They are also known for helping patients with swallowing problems that may lead to effects on the person’s diet There is the adult safeguarding team, which is responsible for protecting vulnerable adults such as those suffering from dementia, it is always made up of police officers, doctors, nurses, social officers and housing officers. There are the continence advisors who are professionals from the private sector with a background in nursing they are responsible for managing and caring of continence issues as well as medical advice, and their services are empathetic and confidential.( Thomas & Milligan, 2017)

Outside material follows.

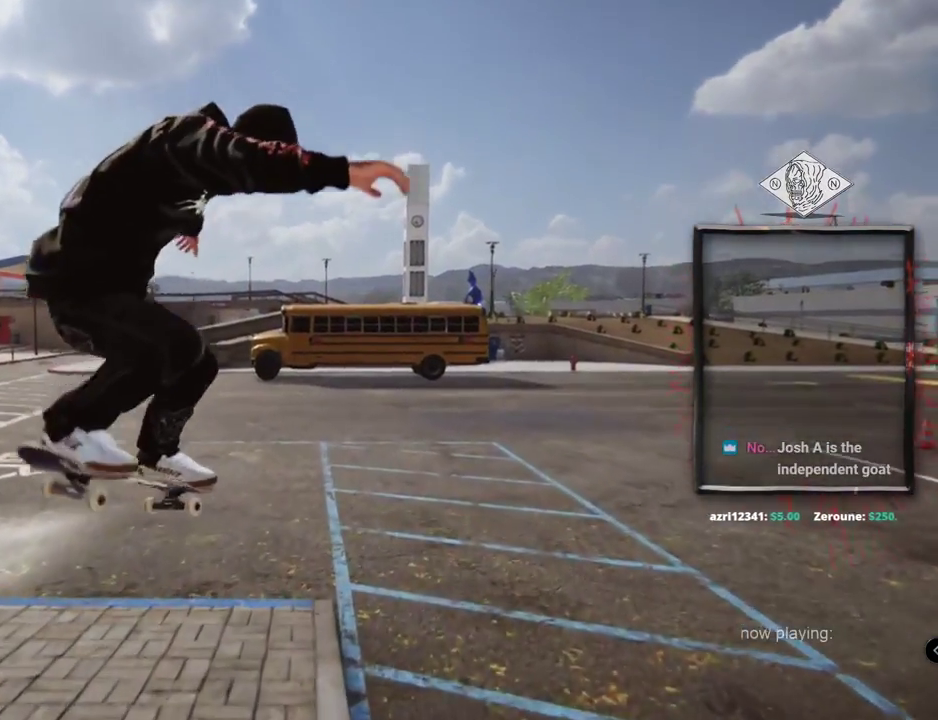
Gameplay with a controller (Xbox layout); each line is a JSON object with the inputs held at the frame after it. "events" lists button and stick changes between this image and that frame as [ms after this image, input, new state], when the widget could be followed in between. Not read: B HOME L3 R2 R3.
{"buttons": ["L2"], "left_stick": "center", "right_stick": "center", "events": [[434, "L2", "down"]]}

 4 ) Support Adults with Dementia Receive From Voluntary Sector

Voluntary sectors support people with dementia through charities that offer support and advice; the leading charity organization is the Alzheimer’s society. It is a site on the internet that contains vital information relating to dementia cases and Alzheimer’s disease; it includes various ways to live with the disease and how to handle problems relating to dementia. Dementia UK is a charity group that supports adults with dementia which offers advice to the families living with dementia through registered Admiral Nurses who are experts in dementia cases.

Volunteers also provide support through the use social media to sensitize the public on how to handle dementia cases; these platforms are great in sharing experiences and training on caring for dementia cases, if there is a specific one may be struggling with then there are chances someone else may have the same experience. Dementia books on prescription are written by volunteers with the aim of supporting the relatives and families of people diagnosed with dementia, health professionals, and general practitioners can recommend titles to be read from the common books on dementia. Service is supporting people with dementia living at home, is facilitated by volunteers through the home and community care program by helping them in daily living activities such as cleaning and household chores. (Wright,2011).

There is the formation of formal and informal support groups formed by volunteers, that serves as a network for people dementia making them feel reassured by catching with others and sharing similar experiences. It brings together carers, partners, and friends together sometimes in the presence of a group facilitator. Respite care and short-term stays are methods used by volunteers to physically or emotionally connect with the persons with dementia; it involves taking a break for a day or a weekend to go and visit dementia patients in hospitals or care homes. (Brodaty & Donkin, 2007)

 5) Treatment And Care In The Recovery Of People With Dementia

Currently, dementia has no known cure especially caused by Alzheimer’s disease, when one starts to show signs such as memory loss, there is no treatment that can reverse the situation. However, there are drugs that are known to ease these symptoms in some people; these drugs control the rate of a chemical breakdown in the brain known as acetylcholine that is important for learning and memory (Glasziou, 2007).. The drugs slow down the rate at which the symptoms get worse, with their effects lasting for about 6 to 12 months, common side effects of this drugs include; loss of appetite, nausea, diarrhea, and vomiting.

The drugs that are commonly used are galantamine (Razadyne) used in both mild and moderate Alzheimer’s, rivastigmine (Exelon) also for people who have mild to moderate Alzheimer’s and donepezil (Aricept) which is used in all stages of Alzheimer disease  ( Dunn, Prof. Judith Frances,2007) . Recovery and support do not basically imply cure; it involves personal strengths and determinations put in place by the concerned individuals to achieve an optimum quality life, and have satisfaction with life during this condition. Recovery is based on the development of coping skills and social supports that are meant to make people have the quality life of making choices and independence in enduring and disabling conditions. ( Kowall, 2011).

Generally, mental health services for adults always aims at promoting good health, enabling access to advise and treatment by mental health services and early recognition and management of mental health-related cases. The emphasis is always to promote the independence of these adults with the mental problem by supporting them in their career and social community where possible in a practical way.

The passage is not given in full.